Narraway se volvió hacia ella.

– No hay nada que yo pueda hacer, lady Vespasia. Los periódicos dirán lo que quieran, y no tengo poder sobre ellos. Creen que un anciano inocente y desconsolado ha sido empujado al suicidio por un policía que pone excesivo celo en su trabajo. Hay considerables pruebas en ese sentido, y no puedo demostrar que sean falsas, aunque crea que lo son. -En su voz no había la menor convicción; solo una profunda desesperación. Miró a Pitt-. Espero que pueda seguir con su trabajo, aunque ahora parece inevitable que Voisey acabe ganando. Si necesita que le ayude alguien más aparte de Tellman, dígamelo. -Se interrumpió con aire desgraciado-. Lo siento, Pitt. Nadie que se cruza con el Círculo Interior consigue ganar por mucho tiempo… al menos aún no. -Se encaminó hacia la puerta-. Buenos días, lady Vespasia.

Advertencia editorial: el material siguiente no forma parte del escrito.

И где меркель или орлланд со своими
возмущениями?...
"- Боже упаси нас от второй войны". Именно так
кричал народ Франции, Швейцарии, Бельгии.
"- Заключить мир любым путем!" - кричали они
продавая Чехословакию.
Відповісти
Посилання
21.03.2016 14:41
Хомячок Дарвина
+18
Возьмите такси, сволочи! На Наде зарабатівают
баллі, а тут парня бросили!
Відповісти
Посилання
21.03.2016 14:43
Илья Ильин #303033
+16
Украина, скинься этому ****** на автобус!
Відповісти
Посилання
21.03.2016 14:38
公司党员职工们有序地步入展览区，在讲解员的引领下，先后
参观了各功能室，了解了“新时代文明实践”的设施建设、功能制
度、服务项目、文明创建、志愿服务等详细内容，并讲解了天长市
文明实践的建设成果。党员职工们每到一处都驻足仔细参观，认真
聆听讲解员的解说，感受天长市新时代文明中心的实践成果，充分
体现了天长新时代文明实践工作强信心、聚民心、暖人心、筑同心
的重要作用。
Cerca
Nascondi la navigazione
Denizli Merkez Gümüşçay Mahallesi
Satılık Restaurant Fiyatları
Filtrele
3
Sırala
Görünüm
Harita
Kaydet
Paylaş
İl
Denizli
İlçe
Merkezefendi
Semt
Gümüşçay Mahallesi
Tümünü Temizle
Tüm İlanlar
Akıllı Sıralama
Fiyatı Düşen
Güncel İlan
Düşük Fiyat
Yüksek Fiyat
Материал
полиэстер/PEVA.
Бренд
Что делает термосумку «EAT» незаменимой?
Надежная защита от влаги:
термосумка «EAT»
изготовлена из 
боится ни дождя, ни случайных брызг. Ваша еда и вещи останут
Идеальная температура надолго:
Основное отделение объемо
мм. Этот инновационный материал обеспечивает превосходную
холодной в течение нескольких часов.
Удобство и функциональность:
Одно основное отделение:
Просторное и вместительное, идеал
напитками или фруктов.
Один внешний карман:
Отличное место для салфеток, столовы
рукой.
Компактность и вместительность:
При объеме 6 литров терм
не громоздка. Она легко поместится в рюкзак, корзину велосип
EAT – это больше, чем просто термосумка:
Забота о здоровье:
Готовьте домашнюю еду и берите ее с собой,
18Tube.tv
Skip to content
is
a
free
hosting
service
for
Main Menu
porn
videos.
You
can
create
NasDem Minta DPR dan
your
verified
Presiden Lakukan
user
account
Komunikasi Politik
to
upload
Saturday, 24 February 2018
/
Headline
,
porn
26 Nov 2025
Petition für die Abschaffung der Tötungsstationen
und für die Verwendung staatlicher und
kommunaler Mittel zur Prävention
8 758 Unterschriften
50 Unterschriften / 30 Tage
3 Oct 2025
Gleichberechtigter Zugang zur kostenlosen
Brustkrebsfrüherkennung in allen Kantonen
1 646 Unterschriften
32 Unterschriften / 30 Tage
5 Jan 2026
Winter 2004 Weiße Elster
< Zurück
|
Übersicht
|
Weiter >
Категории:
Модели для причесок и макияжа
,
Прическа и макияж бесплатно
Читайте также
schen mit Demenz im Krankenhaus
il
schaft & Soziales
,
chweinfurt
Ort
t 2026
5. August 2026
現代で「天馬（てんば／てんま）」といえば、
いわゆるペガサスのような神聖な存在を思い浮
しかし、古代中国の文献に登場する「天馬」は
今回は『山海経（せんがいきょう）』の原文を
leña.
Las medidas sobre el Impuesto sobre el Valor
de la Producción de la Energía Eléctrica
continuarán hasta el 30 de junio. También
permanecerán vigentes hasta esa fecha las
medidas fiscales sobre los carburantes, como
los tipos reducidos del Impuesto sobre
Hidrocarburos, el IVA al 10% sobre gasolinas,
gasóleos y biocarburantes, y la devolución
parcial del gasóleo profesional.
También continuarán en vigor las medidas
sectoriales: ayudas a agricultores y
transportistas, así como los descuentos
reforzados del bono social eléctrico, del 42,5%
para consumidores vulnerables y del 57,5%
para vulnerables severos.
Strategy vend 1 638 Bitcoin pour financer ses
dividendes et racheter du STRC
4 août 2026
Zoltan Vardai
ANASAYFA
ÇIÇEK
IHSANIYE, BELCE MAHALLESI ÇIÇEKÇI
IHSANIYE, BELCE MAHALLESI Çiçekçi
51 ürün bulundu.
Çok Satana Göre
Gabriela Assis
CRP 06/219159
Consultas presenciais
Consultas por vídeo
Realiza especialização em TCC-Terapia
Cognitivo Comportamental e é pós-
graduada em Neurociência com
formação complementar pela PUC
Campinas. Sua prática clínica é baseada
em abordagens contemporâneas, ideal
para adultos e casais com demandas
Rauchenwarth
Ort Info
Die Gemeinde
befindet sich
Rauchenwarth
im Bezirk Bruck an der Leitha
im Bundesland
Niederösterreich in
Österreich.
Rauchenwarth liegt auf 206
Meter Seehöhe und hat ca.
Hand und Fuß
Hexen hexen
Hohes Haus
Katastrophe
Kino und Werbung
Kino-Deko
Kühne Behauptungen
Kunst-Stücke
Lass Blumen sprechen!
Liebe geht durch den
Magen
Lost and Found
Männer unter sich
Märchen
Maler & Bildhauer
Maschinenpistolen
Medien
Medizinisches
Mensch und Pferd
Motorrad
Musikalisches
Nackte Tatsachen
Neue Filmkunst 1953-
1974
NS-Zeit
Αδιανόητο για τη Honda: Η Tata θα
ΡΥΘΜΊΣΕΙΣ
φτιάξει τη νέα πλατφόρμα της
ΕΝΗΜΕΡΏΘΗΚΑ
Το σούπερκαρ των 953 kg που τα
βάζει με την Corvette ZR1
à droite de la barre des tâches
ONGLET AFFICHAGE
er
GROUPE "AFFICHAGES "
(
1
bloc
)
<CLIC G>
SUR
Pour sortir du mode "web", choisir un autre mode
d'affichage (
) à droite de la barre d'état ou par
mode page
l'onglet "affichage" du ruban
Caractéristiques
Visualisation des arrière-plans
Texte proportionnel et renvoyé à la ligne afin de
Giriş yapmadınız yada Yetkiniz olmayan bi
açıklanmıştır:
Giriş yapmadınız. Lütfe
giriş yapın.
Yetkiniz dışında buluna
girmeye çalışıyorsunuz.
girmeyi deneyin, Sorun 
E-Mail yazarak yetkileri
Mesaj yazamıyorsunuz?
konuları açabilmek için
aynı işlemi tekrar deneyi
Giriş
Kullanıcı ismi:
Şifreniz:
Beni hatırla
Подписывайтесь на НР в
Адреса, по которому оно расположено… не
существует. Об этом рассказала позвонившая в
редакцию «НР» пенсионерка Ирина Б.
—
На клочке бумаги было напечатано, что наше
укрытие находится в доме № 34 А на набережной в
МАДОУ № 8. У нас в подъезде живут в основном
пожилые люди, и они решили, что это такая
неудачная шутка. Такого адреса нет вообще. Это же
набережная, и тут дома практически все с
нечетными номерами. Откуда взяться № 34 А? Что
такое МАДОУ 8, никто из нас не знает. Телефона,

Perdone la intromisión. -Y salió con tanta rapidez como había entrado.

Pitt estaba perplejo. En menos de un cuarto de hora su mundo se había venido abajo. Charlotte y los niños estaban bien; Voisey no tenía ni idea de dónde estaban, ¡pero posiblemente en ningún momento había querido averiguarlo! Su venganza era más sutil y adecuada que la simple violencia. Pitt le había desacreditado a los ojos de los republicanos. Y a cambio, él le había desacreditado a los ojos de la gente para la que trabajaba y que tan buen concepto tenía de él.

– Valor, querido -dijo Vespasia con suavidad, pero se le quebró la voz-. Creo que va a ser muy difícil, pero no tiraremos la toalla. No permitiremos que triunfe el mal sin luchar con todas nuestras fuerzas para combatirlo.

Pitt la miró. Parecía más frágil que de costumbre, con la espalda rígida, los delgados hombros cuadrados y los ojos arrasados por las lágrimas. No podía defraudarla.

– No, por supuesto que no -reconoció, aunque no tenía la menor idea de por dónde empezar ni cómo hacerlo.